July 1, 2011

 

US pork council wants FTAs approved before August

 

 

The US National Pork Producers Council urged lawmakers in both houses to approve the three pending free trade agreements with Colombia, Panama and South Korea before Congress' August recess.

 

This was after Wednesday's (Jun 29) announcement that the Senate Finance Committee will hold a 'mock' markup of the said deals.

 

 "It is imperative that the agreements with Colombia, Panama and South Korea be approved before Congress takes its month-long break," said Doug Wolf, NPPC president and a pork producer from Lancaster, Wis. "US pork producers need new and expanded market access to remain competitive in the global marketplace.
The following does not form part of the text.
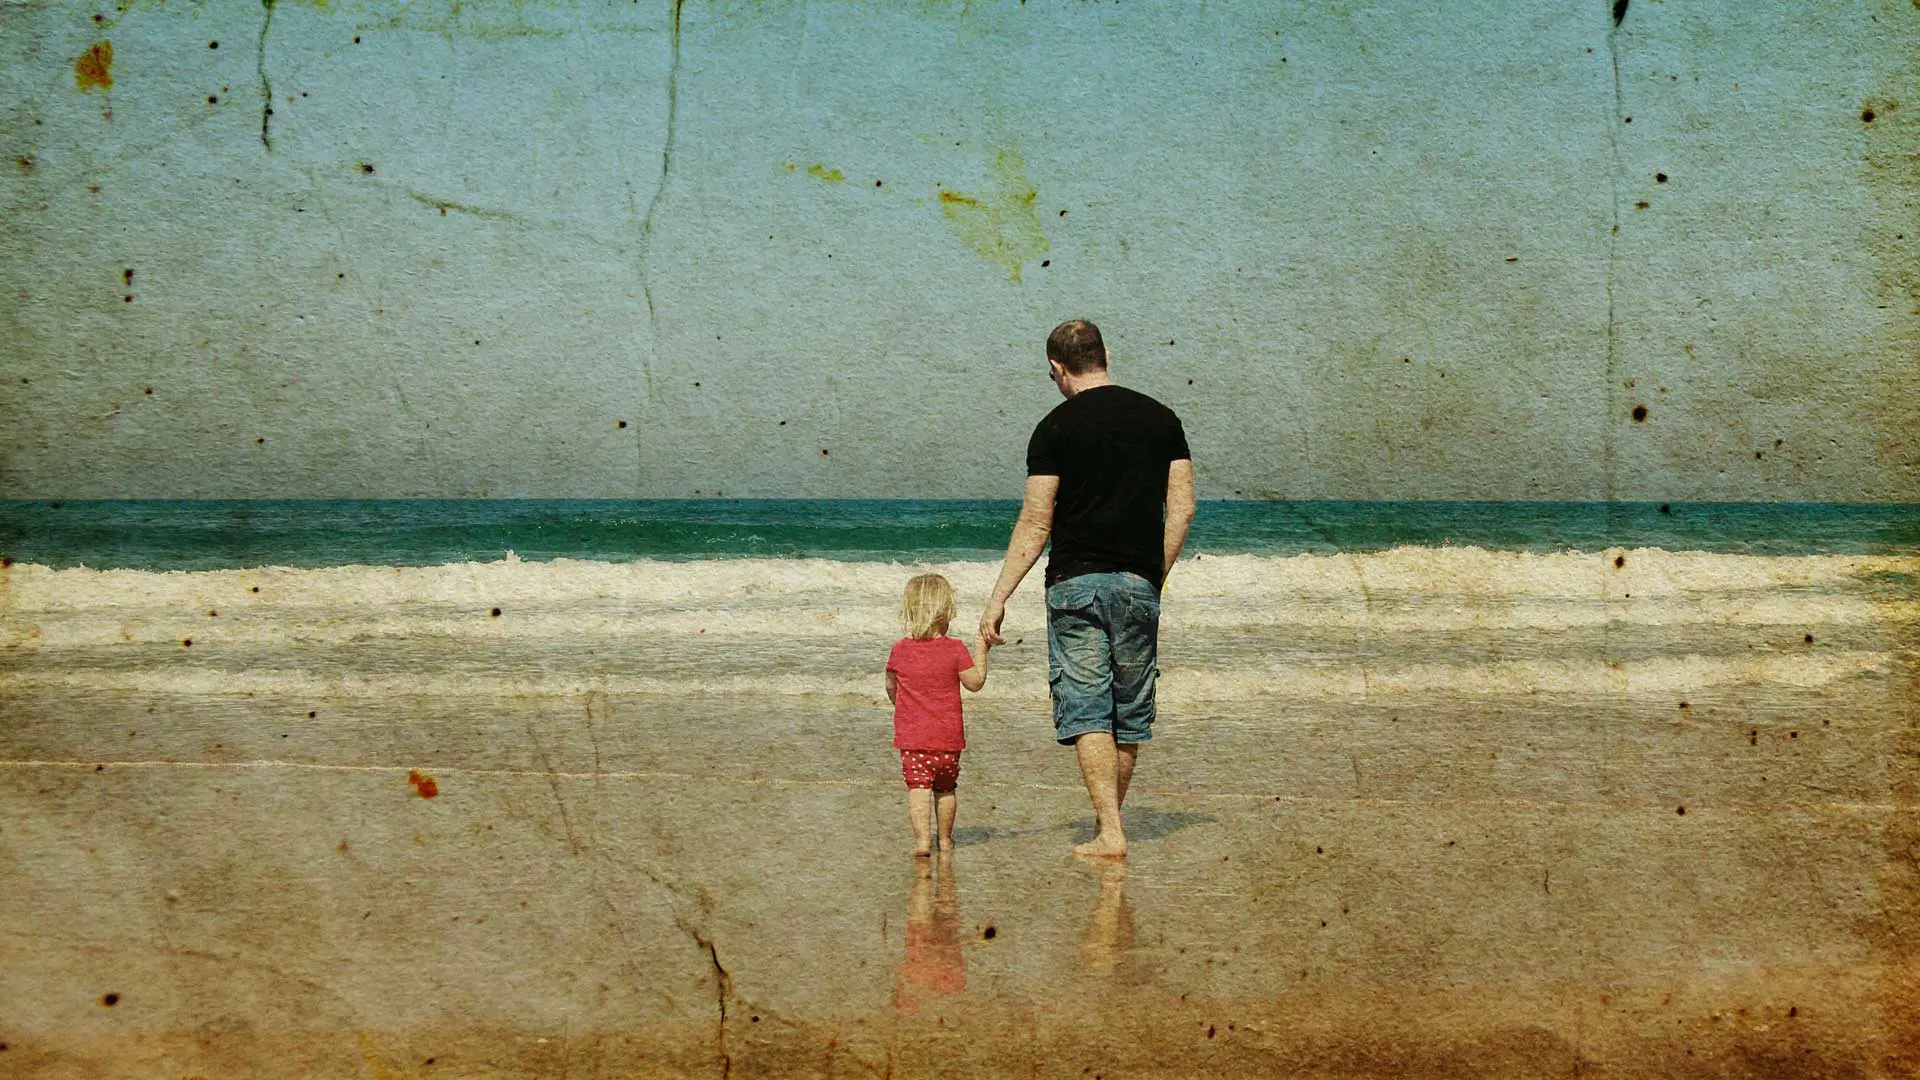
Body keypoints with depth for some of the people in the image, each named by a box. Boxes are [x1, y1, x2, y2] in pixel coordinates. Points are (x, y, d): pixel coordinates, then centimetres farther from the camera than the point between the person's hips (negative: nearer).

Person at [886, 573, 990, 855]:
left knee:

And the way to get that is through free trade agreements."

 

For the US pork industry, the deals with Colombia, Panama and South Korea would add more than US$11 to the price producers receive for each hog and generate more than 10,000 jobs, according to Iowa State University economist Dermot Hayes.

 

"We need to implement these FTAs now," Wolf said, "because while these deals have languished for more than three years, our competitors have negotiated their own trade agreements with Colombia, Panama and South Korea, and the US has lost market share in those countries."

 

In fact, the EU's trade agreement with South Korea goes into effect July 1, and Colombia and Panama are nearing completion on deals with Canada.

 

Iowa State's Hayes has estimated that the US pork industry would be out of all three markets in 10 years if the US fails to implement the FTAs and Colombia, Panama and South Korea move forward on trade deals with other nations. The US would lose thousands of jobs under such a scenario.

 

Exports are vital to the US pork industry, which last year shipped nearly US$4.8 billion of pork, an amount that added about US$56 to the price producers received for each hog marketed.